# Just needing some seperation help.



## girltrax101 (May 6, 2011)

I've been living common law with a man for 5yrs. Tuesday, 2 out of his 3 kids gave him the ultimatum...her or us. My daughter and I lost. and were asked to leave. I'm devastated and just don't know how to proceed, and have been given 2 months to leave. What do I do? Would appreciate any advice.


----------



## Jellybeans (Mar 8, 2011)

You said "her or us" -- doe sthat mean "the kids--a daughter or you?"

If he has asked you to leave, start making preparations, STAt. In fact, I wouldn't delay. Do you have a relative/friend you can stay with?


----------



## girltrax101 (May 6, 2011)

His children said to him..."pick her or us". I'm new to this thread crap and don't have a clue what I'm doing so I apologize. I did just now post more of the situation. He has asked my daughter and myself to move out....I have 2 months to stay here, I begged that for my daughter's sake....to finish the school year.


----------



## PBear (Nov 16, 2010)

What is this, Survivor?

One might ask... Why don't they want you and your daughter there?
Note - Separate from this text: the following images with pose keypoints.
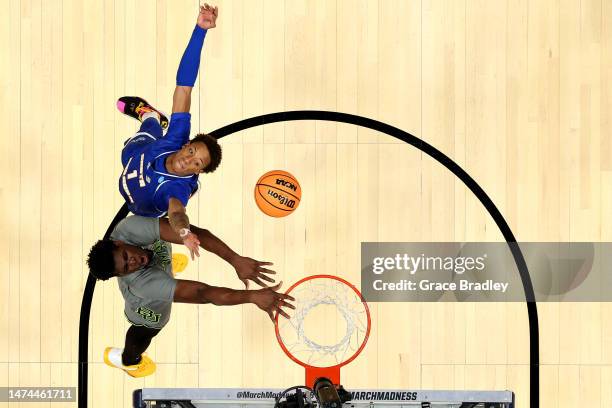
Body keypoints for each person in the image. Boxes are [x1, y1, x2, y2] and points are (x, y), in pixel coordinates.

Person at [87, 215, 294, 378]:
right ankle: (128, 361)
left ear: (118, 243)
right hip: (147, 308)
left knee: (171, 239)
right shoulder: (143, 286)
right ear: (120, 275)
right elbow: (203, 293)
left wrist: (235, 259)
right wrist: (252, 296)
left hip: (155, 275)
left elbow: (195, 234)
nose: (132, 262)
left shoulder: (129, 228)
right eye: (126, 268)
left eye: (126, 256)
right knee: (144, 333)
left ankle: (164, 270)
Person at [115, 4, 221, 260]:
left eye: (197, 163)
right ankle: (150, 115)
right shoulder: (177, 136)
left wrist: (184, 231)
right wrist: (200, 31)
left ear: (197, 171)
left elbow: (176, 213)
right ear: (186, 144)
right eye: (193, 150)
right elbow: (185, 86)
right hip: (135, 155)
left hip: (140, 206)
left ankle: (153, 118)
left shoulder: (177, 189)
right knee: (147, 129)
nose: (189, 159)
Or are you just wondering what to do with regards to moving out?

As far as moving out goes, talking to a lawyer to find out what your rights and obligations are would be a good first step. If you've only been together for 5 years, there might not be too much help available from him, unless he's willing to voluntarily help. Do you have the resources to move out on your own, like a job, some money set aside, etc? Or as JB says, family or friends? Does he own the house in his name, or is it jointly owned (or rented)?

C


----------



## PBear (Nov 16, 2010)

Sorry, saw on the other thread what's up... I agree with the other posters there. My other advice still stands.

C


----------



## magnoliagal (Mar 30, 2011)

I don't know but this just solidifies my opinion that this man is a piece of crap. Please don't ever take him back.


----------